▶ [What this task involves]
What is needed is an exact printout of all the data.

━━━ Data for this task ━━━

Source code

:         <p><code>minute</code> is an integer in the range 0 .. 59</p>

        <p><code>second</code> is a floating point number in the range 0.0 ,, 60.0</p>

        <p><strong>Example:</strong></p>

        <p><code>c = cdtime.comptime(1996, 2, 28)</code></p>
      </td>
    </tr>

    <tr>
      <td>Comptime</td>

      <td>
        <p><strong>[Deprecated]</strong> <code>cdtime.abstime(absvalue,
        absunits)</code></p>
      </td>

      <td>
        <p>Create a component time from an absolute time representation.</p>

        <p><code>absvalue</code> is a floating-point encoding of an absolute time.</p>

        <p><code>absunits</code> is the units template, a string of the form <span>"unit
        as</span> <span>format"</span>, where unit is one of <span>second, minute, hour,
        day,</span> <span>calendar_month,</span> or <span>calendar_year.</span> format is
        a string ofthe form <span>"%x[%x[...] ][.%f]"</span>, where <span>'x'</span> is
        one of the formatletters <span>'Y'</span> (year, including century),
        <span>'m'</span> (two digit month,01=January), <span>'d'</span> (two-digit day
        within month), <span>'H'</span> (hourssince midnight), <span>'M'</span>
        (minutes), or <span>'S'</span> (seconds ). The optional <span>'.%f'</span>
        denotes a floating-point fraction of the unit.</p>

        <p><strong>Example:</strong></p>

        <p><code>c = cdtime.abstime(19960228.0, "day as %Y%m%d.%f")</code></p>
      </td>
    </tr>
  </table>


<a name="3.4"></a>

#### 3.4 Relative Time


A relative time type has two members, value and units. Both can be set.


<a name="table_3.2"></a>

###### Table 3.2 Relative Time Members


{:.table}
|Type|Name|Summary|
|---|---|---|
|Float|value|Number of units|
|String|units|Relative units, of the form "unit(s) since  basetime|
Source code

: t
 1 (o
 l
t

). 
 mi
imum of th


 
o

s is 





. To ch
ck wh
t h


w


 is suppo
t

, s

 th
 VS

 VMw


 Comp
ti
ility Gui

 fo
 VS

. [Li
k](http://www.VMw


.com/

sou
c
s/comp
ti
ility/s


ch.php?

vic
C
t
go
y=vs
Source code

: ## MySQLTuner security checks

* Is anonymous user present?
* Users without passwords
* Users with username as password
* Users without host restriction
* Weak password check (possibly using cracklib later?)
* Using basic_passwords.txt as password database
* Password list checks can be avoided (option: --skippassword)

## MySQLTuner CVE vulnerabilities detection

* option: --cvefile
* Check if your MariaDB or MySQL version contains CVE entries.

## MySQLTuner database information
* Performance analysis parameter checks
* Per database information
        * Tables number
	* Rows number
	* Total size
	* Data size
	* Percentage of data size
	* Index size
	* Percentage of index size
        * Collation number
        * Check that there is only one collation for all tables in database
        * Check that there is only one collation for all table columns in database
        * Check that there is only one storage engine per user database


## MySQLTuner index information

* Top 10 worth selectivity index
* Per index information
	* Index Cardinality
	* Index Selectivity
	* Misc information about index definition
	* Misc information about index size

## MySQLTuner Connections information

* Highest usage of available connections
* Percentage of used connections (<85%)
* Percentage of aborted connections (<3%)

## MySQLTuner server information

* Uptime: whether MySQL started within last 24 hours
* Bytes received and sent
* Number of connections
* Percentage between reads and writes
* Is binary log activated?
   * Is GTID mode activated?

━━━

▶ [Problem solution]
Source code

:         <p><code>minute</code> is an integer in the range 0 .. 59</p>

        <p><code>second</code> is a floating point number in the range 0.0 ,, 60.0</p>

        <p><strong>Example:</strong></p>

        <p><code>c = cdtime.comptime(1996, 2, 28)</code></p>
      </td>
    </tr>

    <tr>
      <td>Comptime</td>

      <td>
        <p><strong>[Deprecated]</strong> <code>cdtime.abstime(absvalue,
        absunits)</code></p>
      </td>

      <td>
        <p>Create a component time from an absolute time representation.</p>

        <p><code>absvalue</code> is a floating-point encoding of an absolute time.</p>

        <p><code>absunits</code> is the units template, a string of the form <span>"unit
        as</span> <span>format"</span>, where unit is one of <span>second, minute, hour,
        day,</span> <span>calendar_month,</span> or <span>calendar_year.</span> format is
        a string ofthe form <span>"%x[%x[...] ][.%f]"</span>, where <span>'x'</span> is
        one of the formatletters <span>'Y'</span> (year, including century),
        <span>'m'</span> (two digit month,01=January), <span>'d'</span> (two-digit day
        within month), <span>'H'</span> (hourssince midnight), <span>'M'</span>
        (minutes), or <span>'S'</span> (seconds ). The optional <span>'.%f'</span>
        denotes a floating-point fraction of the unit.</p>

        <p><strong>Example:</strong></p>

        <p><code>c = cdtime.abstime(19960228.0, "day as %Y%m%d.%f")</code></p>
      </td>
    </tr>
  </table>


<a name="3.4"></a>

#### 3.4 Relative Time


A relative time type has two members, value and units. Both can be set.


<a name="table_3.2"></a>

###### Table 3.2 Relative Time Members


{:.table}
|Type|Name|Summary|
|---|---|---|
|Float|value|Number of units|
|String|units|Relative units, of the form "unit(s) since  basetime|
Source code

: t
 1 (o
 l
t

). 
 mi
imum of th


 
o

s is 





. To ch
ck wh
t h


w


 is suppo
t

, s

 th
 VS

 VMw


 Comp
ti
ility Gui

 fo
 VS

. [Li
k](http://www.VMw


.com/

sou
c
s/comp
ti
ility/s


ch.php?

vic
C
t
go
y=vs
Source code

: ## MySQLTuner security checks

* Is anonymous user present?
* Users without passwords
* Users with username as password
* Users without host restriction
* Weak password check (possibly using cracklib later?)
* Using basic_passwords.txt as password database
* Password list checks can be avoided (option: --skippassword)

## MySQLTuner CVE vulnerabilities detection

* option: --cvefile
* Check if your MariaDB or MySQL version contains CVE entries.

## MySQLTuner database information
* Performance analysis parameter checks
* Per database information
        * Tables number
	* Rows number
	* Total size
	* Data size
	* Percentage of data size
	* Index size
	* Percentage of index size
        * Collation number
        * Check that there is only one collation for all tables in database
        * Check that there is only one collation for all table columns in database
        * Check that there is only one storage engine per user database


## MySQLTuner index information

* Top 10 worth selectivity index
* Per index information
	* Index Cardinality
	* Index Selectivity
	* Misc information about index definition
	* Misc information about index size

## MySQLTuner Connections information

* Highest usage of available connections
* Percentage of used connections (<85%)
* Percentage of aborted connections (<3%)

## MySQLTuner server information

* Uptime: whether MySQL started within last 24 hours
* Bytes received and sent
* Number of connections
* Percentage between reads and writes
* Is binary log activated?
   * Is GTID mode activated?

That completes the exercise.